GOAL: Reproduce the following lines verbatim, leaving out the pictures.

RECORDS PROVIDED:
<<<<
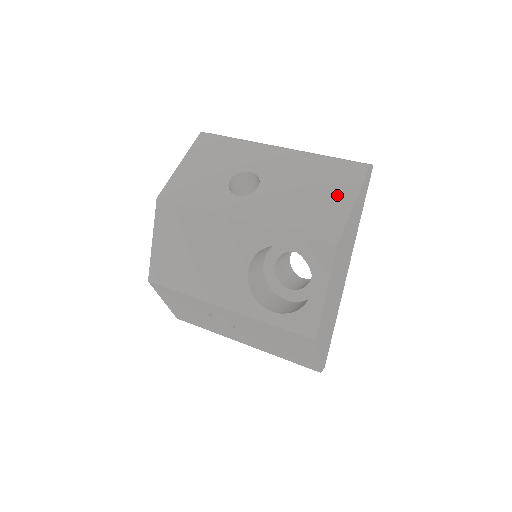
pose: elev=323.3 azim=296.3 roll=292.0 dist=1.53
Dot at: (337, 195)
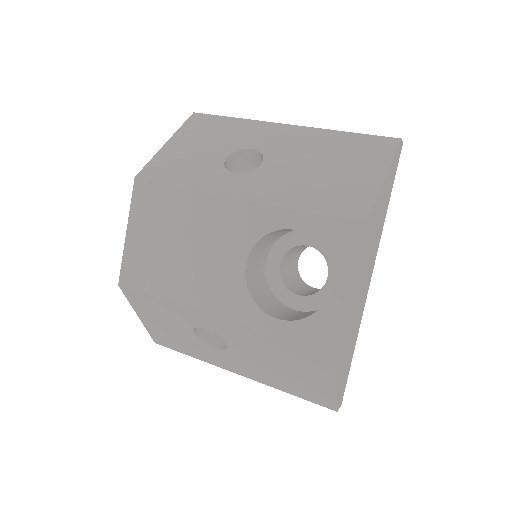
Dot at: (361, 170)
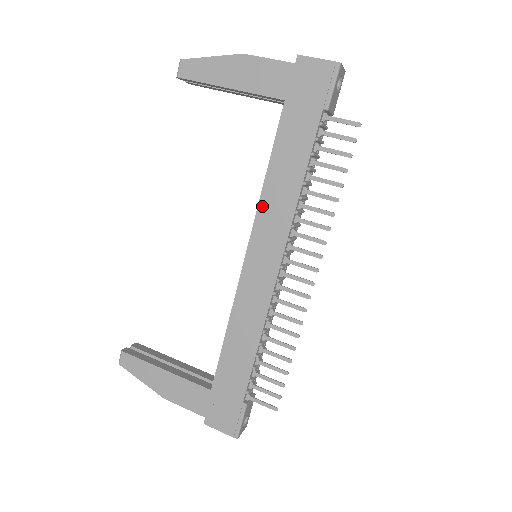
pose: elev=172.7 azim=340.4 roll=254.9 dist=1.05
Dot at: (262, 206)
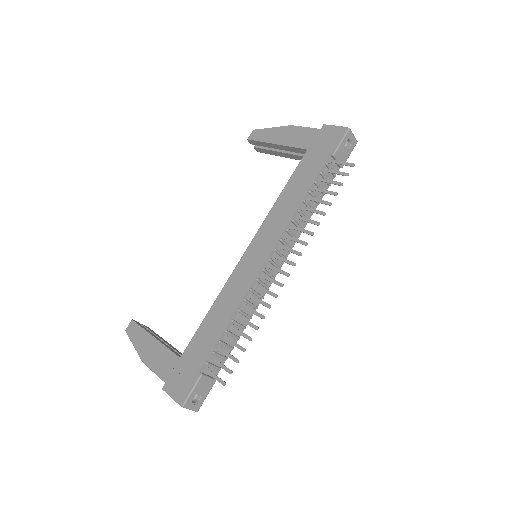
Dot at: (270, 215)
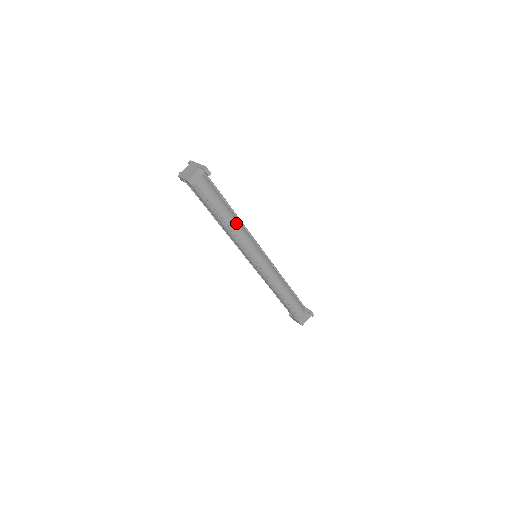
>>>>
CORRECT ANSWER:
pose: elev=323.3 azim=296.3 roll=292.0 dist=1.53
Dot at: (337, 195)
Dot at: (361, 170)
pose: elev=172.7 azim=340.4 roll=254.9 dist=1.05
Dot at: (262, 206)
Dot at: (270, 215)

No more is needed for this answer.